China Petroleum & Chemical Corporation (Sinopec) has turned the first sod on a sweeping upgrade of its Tahe integrated refining and petrochemical complex in the resource-rich Xinjiang region, a move aimed at boosting both refining and higher value petrochemical output.
The upgrade will increase the plant’s crude oil refining capacity from 5 million tons per year to 8.5 million tons per year. A total of 16 new refining and chemical processing units are being brought in, among them an ethylene cracker with capacity of 800,000 tons/year, a similarly sized aromatics complex, a 2.4 million tons/year hydrocracking unit, and a 1.5 million tons/year continuous catalytic reforming unit. The project is expected to be completed by 2029.
Financially, the project is projected to deliver an additional output value of about 20.2 billion yuan (approximately US$2.8 billion) annually, assuming a crude price of about US$60 per barrel.
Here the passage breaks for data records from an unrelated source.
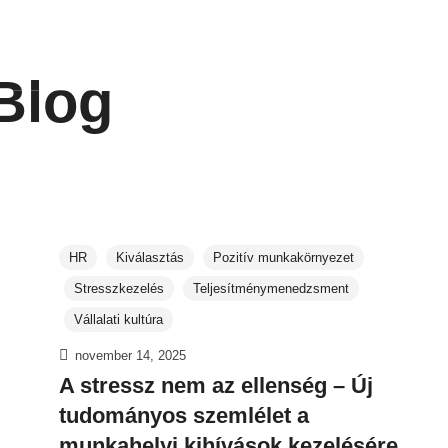
Harrison
DiSC® programok
Csapat
Blog
HR
Kiválasztás
Pozitív munkakörnyezet
Stresszkezelés
Teljesítménymenedzsment
Vállalati kultúra
november 14, 2025
A stressz nem az ellenség – Új
tudományos szemlélet a
munkahelyi kihívások kezelésére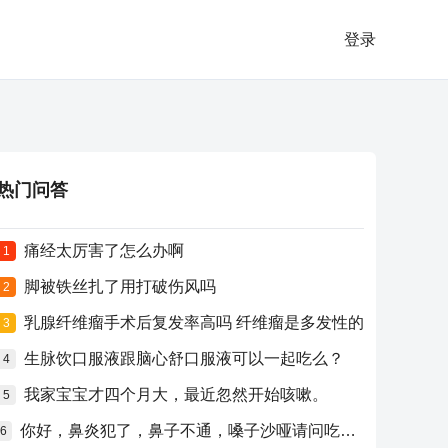
登录
热门问答
痛经太厉害了怎么办啊
1
脚被铁丝扎了用打破伤风吗
2
乳腺纤维瘤手术后复发率高吗 纤维瘤是多发性的
3
生脉饮口服液跟脑心舒口服液可以一起吃么？
4
我家宝宝才四个月大，最近忽然开始咳嗽。
5
你好，鼻炎犯了，鼻子不通，嗓子沙哑请问吃什么药比较好？
6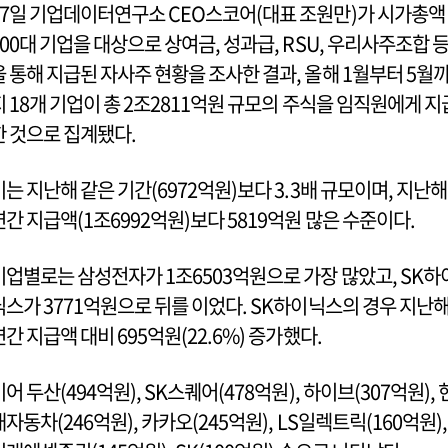
17일 기업데이터연구소 CEO스코어(대표 조원만)가 시가총액
100대 기업을 대상으로 상여금, 성과급, RSU, 우리사주조합 
을 통해 지급된 자사주 현황을 조사한 결과, 올해 1월부터 5월
지 18개 기업이 총 2조2811억원 규모의 주식을 임직원에게 지
한 것으로 집계됐다.
이는 지난해 같은 기간(6972억원)보다 3.3배 규모이며, 지난해
연간 지급액(1조6992억원)보다 5819억원 많은 수준이다.
기업별로는 삼성전자가 1조6503억원으로 가장 많았고, SK하
닉스가 3771억원으로 뒤를 이었다. SK하이닉스의 경우 지난
연간 지급액 대비 695억원(22.6%) 증가했다.
이어 두산(494억원), SK스퀘어(478억원), 하이브(307억원), 
대자동차(246억원), 카카오(245억원), LS일렉트릭(160억원),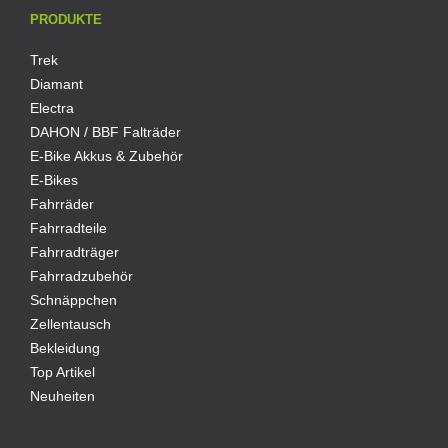
PRODUKTE
Trek
Diamant
Electra
DAHON / BBF Falträder
E-Bike Akkus & Zubehör
E-Bikes
Fahrräder
Fahrradteile
Fahrradträger
Fahrradzubehör
Schnäppchen
Zellentausch
Bekleidung
Top Artikel
Neuheiten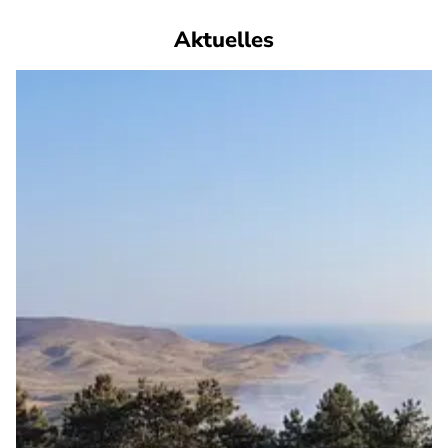
Aktuelles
In Sinopec’s first-half 2025 spending, approximately 27.6 billion yuan (nearly US$3.9 billion), or about 63% of its capital expenditure, has been directed towards exploration and development projects, including this expansion at Tahe.
The expansion is part of China’s larger strategy to move up the value chain in petrochemicals, reducing reliance on imports and increasing domestic chemical feedstock supply, especially for petrochemical derivatives in sectors such as packaging, textiles and automotive.